§ What the task requires:
Reproduce the records precisely. Omit every picture.

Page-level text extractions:
== Segment start ==

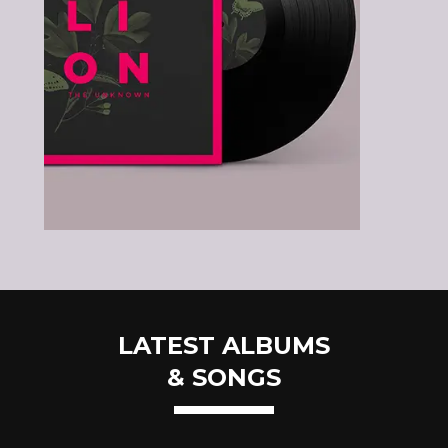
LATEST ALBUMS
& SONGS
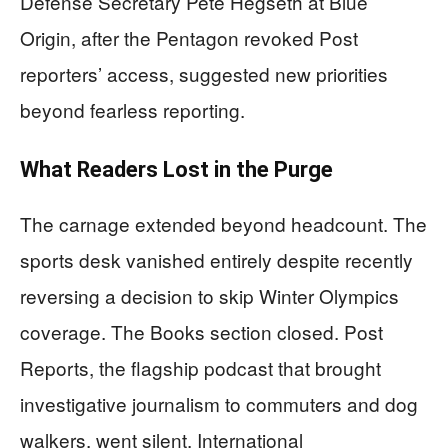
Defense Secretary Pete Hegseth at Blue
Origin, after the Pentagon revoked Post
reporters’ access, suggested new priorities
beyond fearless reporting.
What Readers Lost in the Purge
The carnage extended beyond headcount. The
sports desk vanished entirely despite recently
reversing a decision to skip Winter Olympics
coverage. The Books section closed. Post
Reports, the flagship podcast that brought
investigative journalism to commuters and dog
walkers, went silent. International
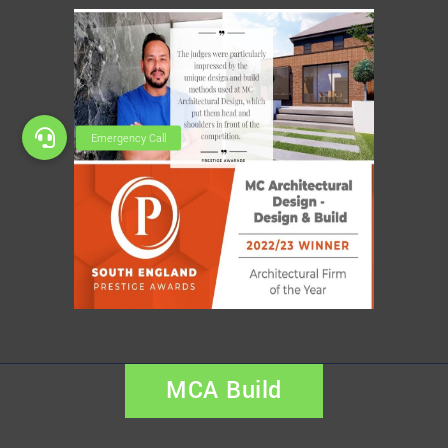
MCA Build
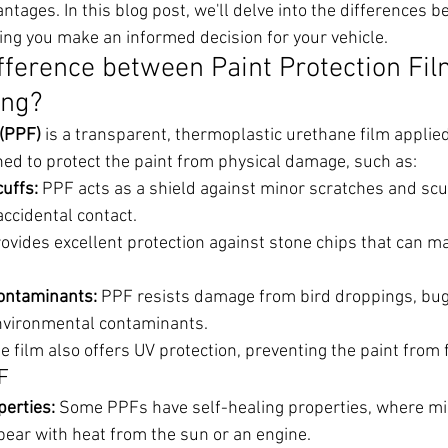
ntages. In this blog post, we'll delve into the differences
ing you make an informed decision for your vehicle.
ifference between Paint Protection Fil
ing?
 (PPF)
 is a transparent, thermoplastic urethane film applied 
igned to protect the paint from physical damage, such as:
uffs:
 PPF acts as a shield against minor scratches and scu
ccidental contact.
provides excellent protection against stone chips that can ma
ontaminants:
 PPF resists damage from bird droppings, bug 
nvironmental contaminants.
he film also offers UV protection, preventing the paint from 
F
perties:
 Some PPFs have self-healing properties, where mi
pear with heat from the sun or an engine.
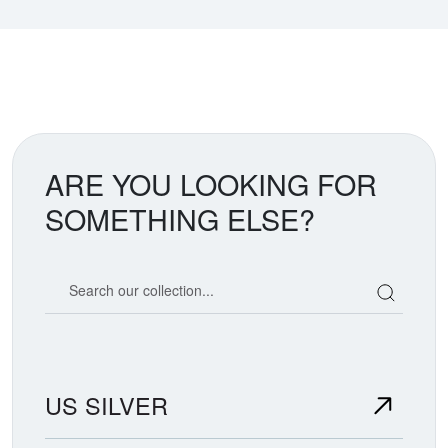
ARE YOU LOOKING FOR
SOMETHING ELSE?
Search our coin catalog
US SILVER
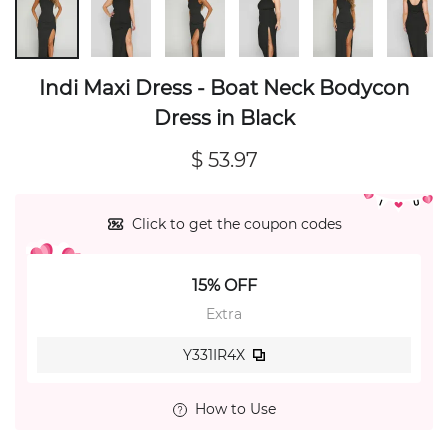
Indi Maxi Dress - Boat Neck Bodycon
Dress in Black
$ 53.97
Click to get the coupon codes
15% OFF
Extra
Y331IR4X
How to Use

== Segment end ==

§ Exercise answer:
LATEST ALBUMS
& SONGS
Defense Secretary Pete Hegseth at Blue
Origin, after the Pentagon revoked Post
reporters’ access, suggested new priorities
beyond fearless reporting.
What Readers Lost in the Purge
The carnage extended beyond headcount. The
sports desk vanished entirely despite recently
reversing a decision to skip Winter Olympics
coverage. The Books section closed. Post
Reports, the flagship podcast that brought
investigative journalism to commuters and dog
walkers, went silent. International
MCA Build
ntages. In this blog post, we'll delve into the differences
ing you make an informed decision for your vehicle.
ifference between Paint Protection Fil
ing?
 (PPF)
 is a transparent, thermoplastic urethane film applied 
igned to protect the paint from physical damage, such as:
uffs:
 PPF acts as a shield against minor scratches and scu
ccidental contact.
provides excellent protection against stone chips that can ma
ontaminants:
 PPF resists damage from bird droppings, bug 
nvironmental contaminants.
he film also offers UV protection, preventing the paint from 
F
perties:
 Some PPFs have self-healing properties, where mi
pear with heat from the sun or an engine.
ARE YOU LOOKING FOR
SOMETHING ELSE?
Search our coin catalog
US SILVER
Indi Maxi Dress - Boat Neck Bodycon
Dress in Black
$ 53.97
Click to get the coupon codes
15% OFF
Extra
Y331IR4X
How to Use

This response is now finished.